--- Exercise ---
Recast the records, from their first line through the line containing "JULI 7, 2026", as a Markdown table with the columns Row and Text line, numbering each line and omitting blank lines. Leave the pictures out of the table.

--- Record extracts ---
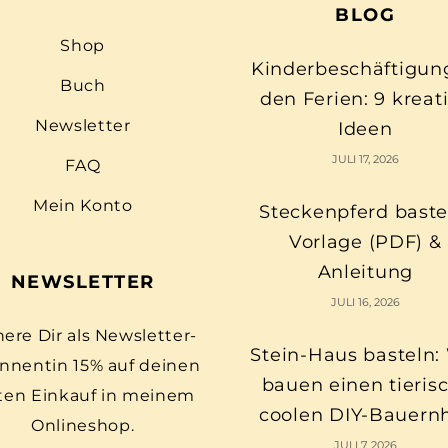
BLOG
Shop
Kinderbeschäftigun
Buch
den Ferien: 9 kreat
Newsletter
Ideen
JULI 17, 2026
FAQ
Mein Konto
Steckenpferd baste
Vorlage (PDF) &
Anleitung
NEWSLETTER
JULI 16, 2026
here Dir als Newsletter-
Stein-Haus basteln:
nnentin 15% auf deinen
bauen einen tieris
ten Einkauf in meinem
coolen DIY-Bauern
Onlineshop.
JULI 7, 2026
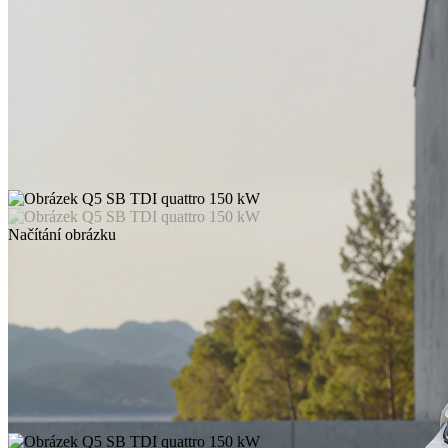
Načítání obrázku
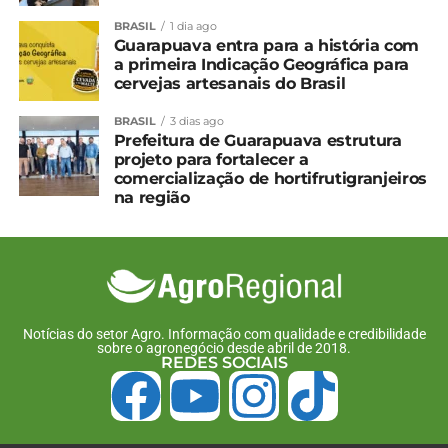
BRASIL
1 dia ago
Relacionado
Guarapuava entra para a história com
a primeira Indicação Geográfica para
PF e Mapa combatem
Petrobras decide reativar
cervejas artesanais do Brasil
fabricação clandestina de
fábrica de fertilizantes no
alimentos para animais
Paraná
BRASIL
3 dias ago
no Paraná
7 de junho, 2024
Prefeitura de Guarapuava estrutura
1 de fevereiro, 2024
Em "Paraná"
projeto para fortalecer a
Em "Paraná"
comercialização de hortifrutigranjeiros
na região
Fábrica de fertilizantes é
reativada no PR
15 de agosto, 2024
Em "Paraná"
TÓPICOS RELACIONADOS:
Notícias do setor Agro. Informação com qualidade e credibilidade
sobre o agronegócio desde abril de 2018.
UP NEXT
REDES SOCIAIS
PIB do agro segue em queda no 2º trimestre
NÃO PERCA
IBGE prevê safra de 295,1 milhões de
toneladas para 2024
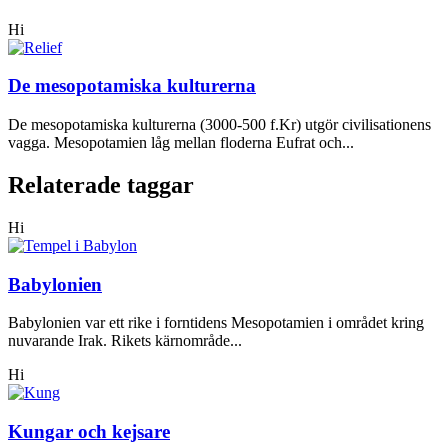
Hi
De mesopotamiska kulturerna
De mesopotamiska kulturerna (3000-500 f.Kr) utgör civilisationens
vagga. Mesopotamien låg mellan floderna Eufrat och...
Relaterade taggar
Hi
Babylonien
Babylonien var ett rike i forntidens Mesopotamien i området kring
nuvarande Irak. Rikets kärnområde...
Hi
Kungar och kejsare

--- Output ---
| Row | Text line |
|---|---|
| 1 | BLOG |
| 2 | Shop |
| 3 | Kinderbeschäftigun |
| 4 | Buch |
| 5 | den Ferien: 9 kreat |
| 6 | Newsletter |
| 7 | Ideen |
| 8 | JULI 17, 2026 |
| 9 | FAQ |
| 10 | Mein Konto |
| 11 | Steckenpferd baste |
| 12 | Vorlage (PDF) & |
| 13 | Anleitung |
| 14 | NEWSLETTER |
| 15 | JULI 16, 2026 |
| 16 | here Dir als Newsletter- |
| 17 | Stein-Haus basteln: |
| 18 | nnentin 15% auf deinen |
| 19 | bauen einen tieris |
| 20 | ten Einkauf in meinem |
| 21 | coolen DIY-Bauern |
| 22 | Onlineshop. |
| 23 | JULI 7, 2026 |